Mais les choses ne tournent pas en sa faveur et ses actions, au fur et à mesure de l'histoire, deviennent de plus en plus horribles. le premier crime, presque par maladresse, en entraînant un autre, et puis un autre dans un crescendo de l'horreur. Il n'est pas le moins du monde sympathique, mais il est très convaincant, et pourrait même s'attirer un peu de bienveillance de la part du lecteur, car les autres personnages de la congrégation ne sont pas des parangons de droiture ou d'honnêteté.

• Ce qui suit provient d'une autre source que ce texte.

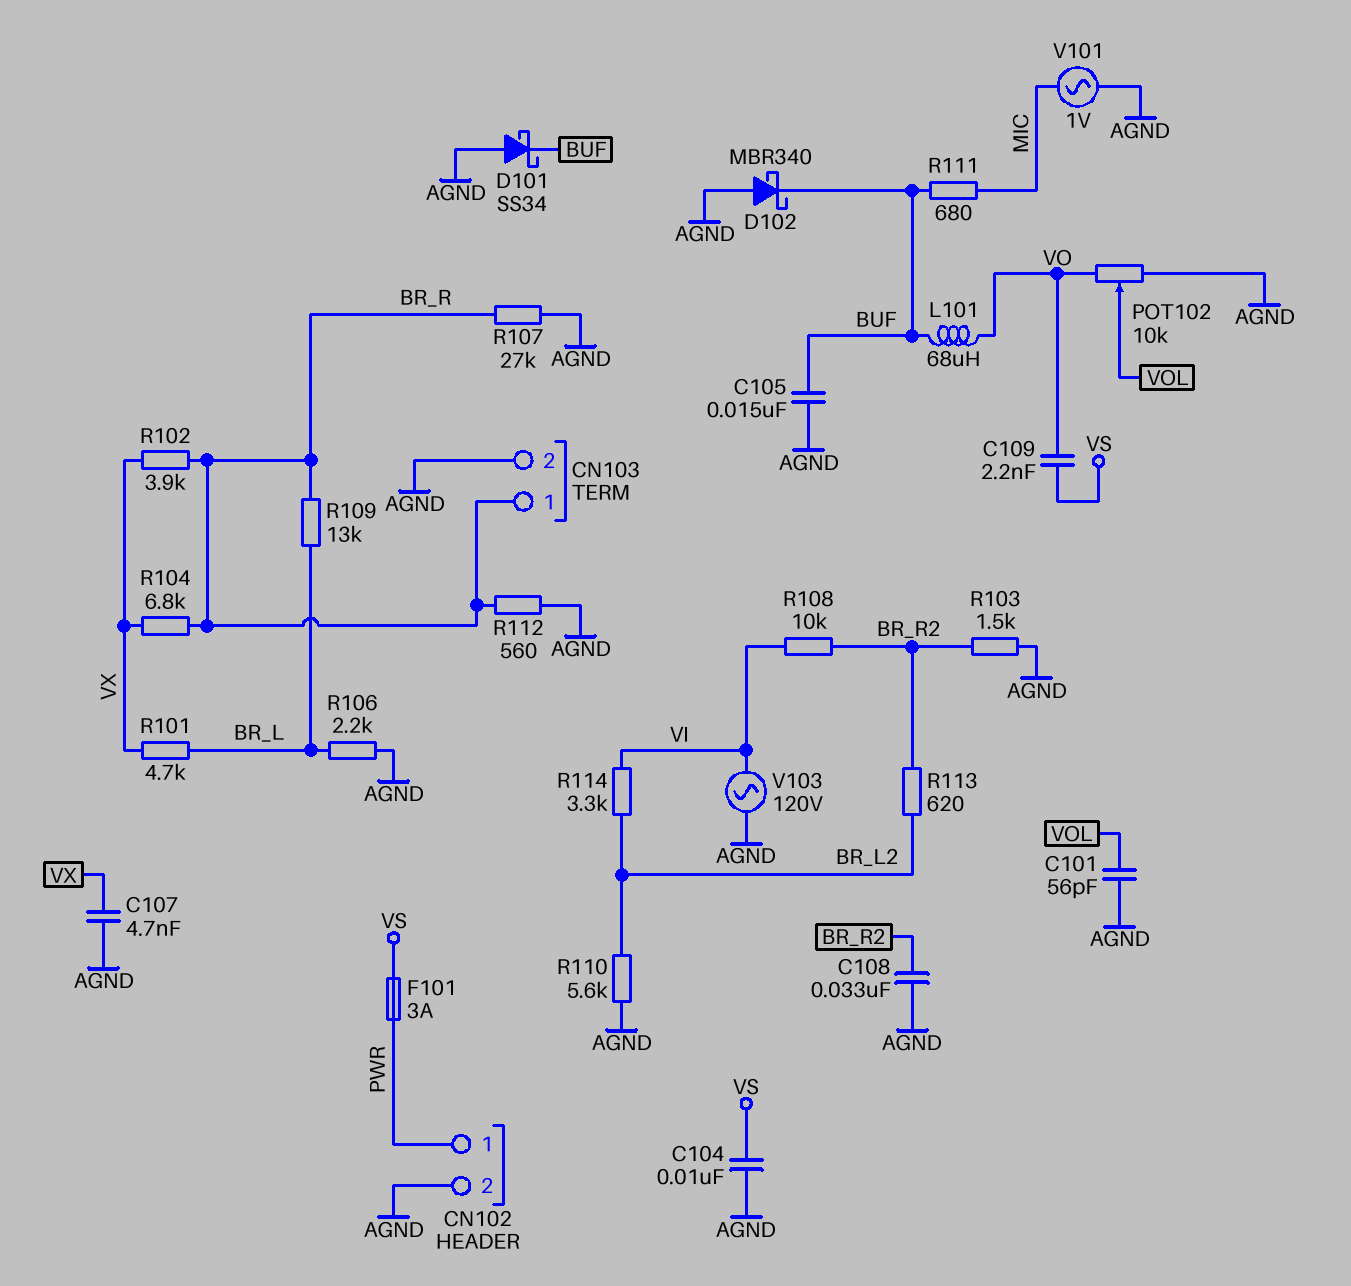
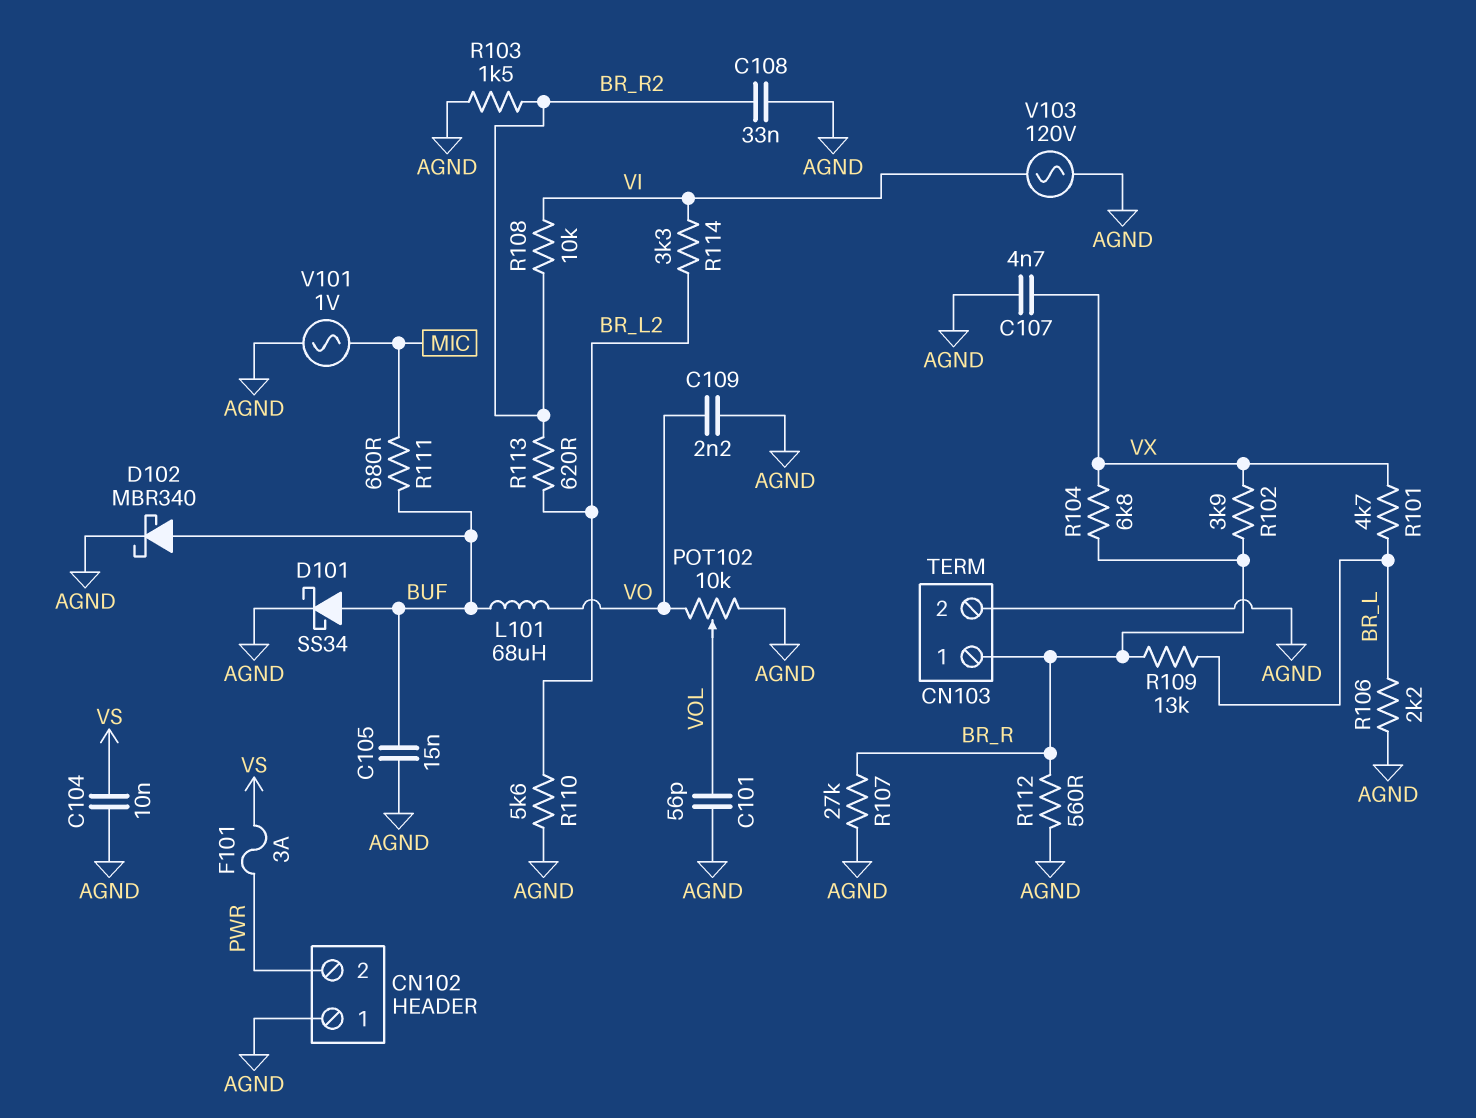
C109: 2.2nF (VO, VS) -> 2.2nF (AGND, VO)
CN102 pin 1: PWR -> AGND
CN102 pin 2: AGND -> PWR
D101: schottky SS34 (A AGND, K BUF) -> schottky SS34 (A BUF, K AGND)
D102: schottky MBR340 (A AGND, K BUF) -> schottky MBR340 (A BUF, K AGND)

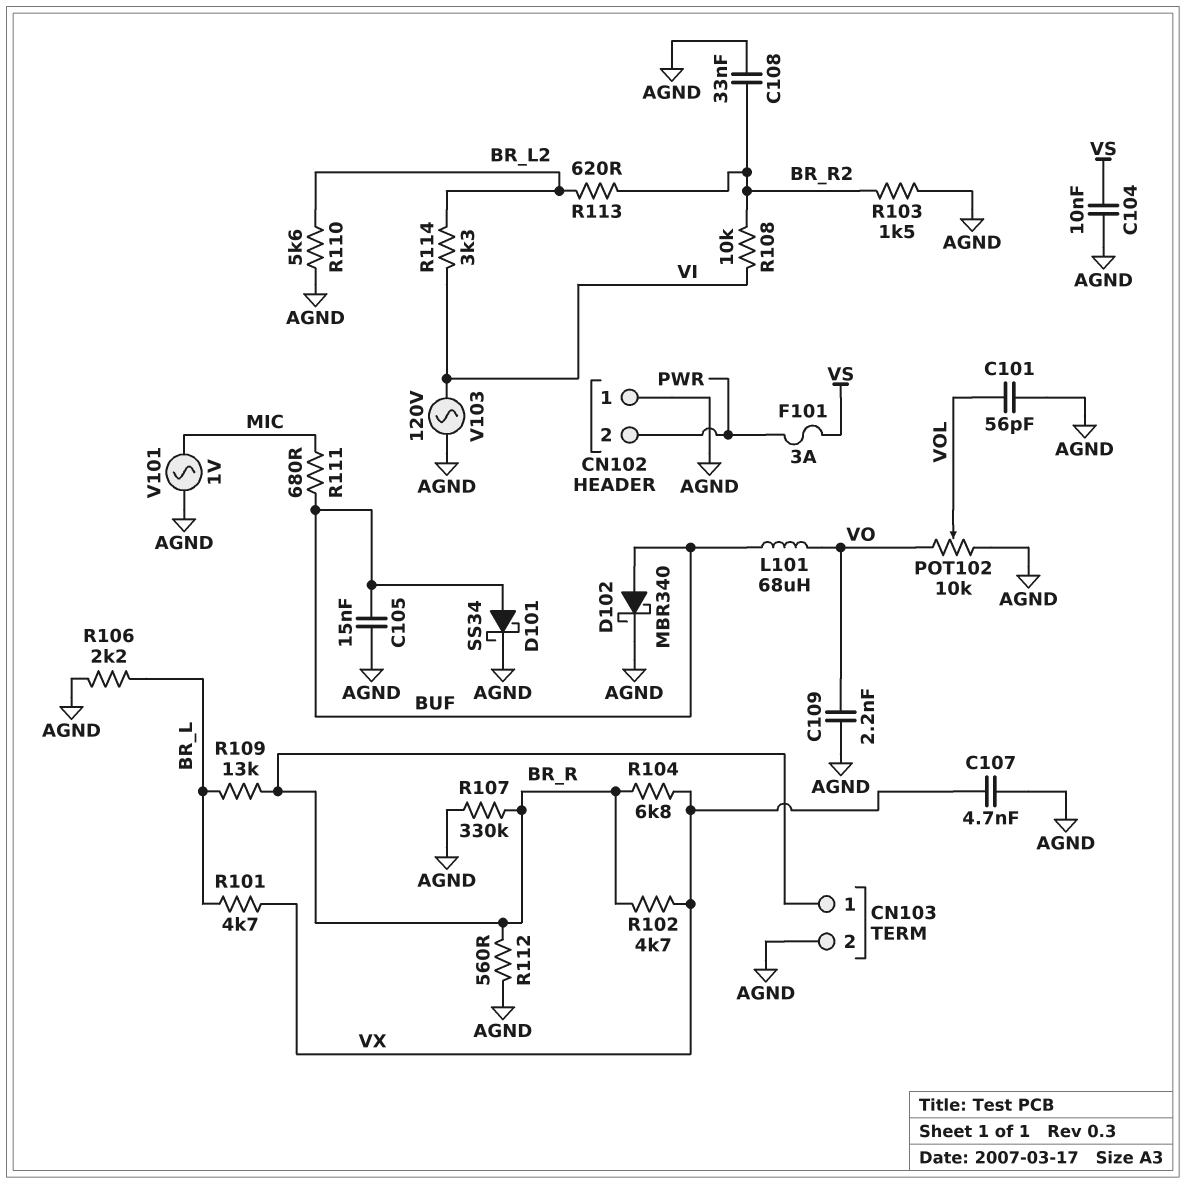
R102: 3.9k (BR_R, VX) -> 4.7k (BR_R, VX)
R107: 27k (AGND, BR_R) -> 330k (AGND, BR_R)

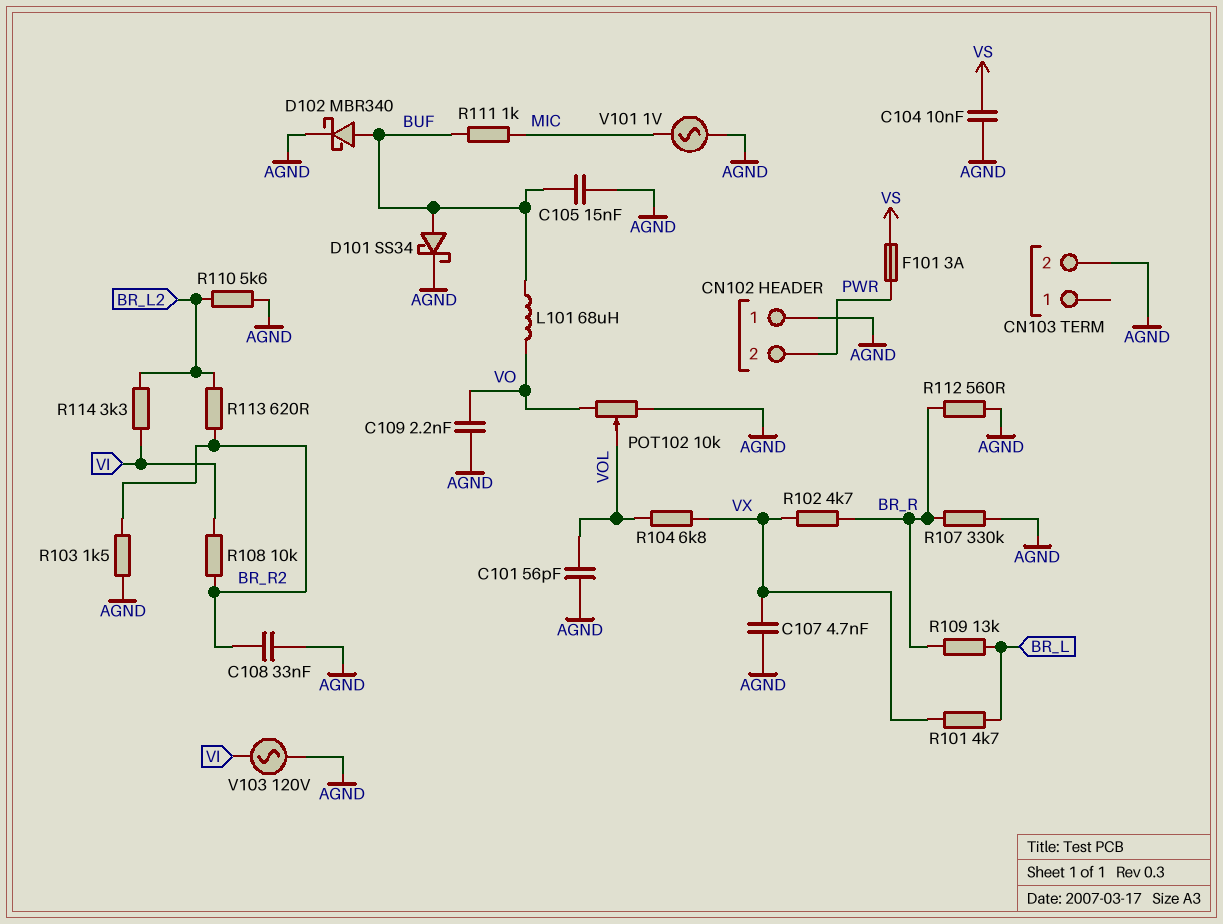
CN103 pin 1: BR_R -> none
R104: 6.8k (BR_R, VX) -> 6.8k (VOL, VX)
R106: 2.2k (AGND, BR_L) -> none
R111: 680 (BUF, MIC) -> 1k (BUF, MIC)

Hinkson a créé des personnages parfaitement marqués dans un environnement morne et noir , qui ne doit pas lui être tout à fait étranger. Ce n'est pas un roman autobiographique, mais l'auteur, fils de prêcheur baptiste élevé dans les montagnes de l'Arkansas, a dû puiser pas mal dans sa propre expérience pour nous décrire la communauté religieuse et la population de Little Rock. L'auteur tire à boulets rouges sur les faux-dévôts et la religion, vidée de sa substance pour n'être que mercantile.
C'est un roman noir, sanglant, dépravé et obscène, délicieusement transgressif et non dénué d'humour.
Selon le Los Angeles Review of Books, « L'union impossible de Sinclair Lewis,
Jim Thompson et
Charles Willeford… Un roman sauvagement psychotique et pourtant bizarrement rempli de compassion. »
Un O.L.N.I dans la production littéraire de ce début d'année, et un auteur à suivre, assurément.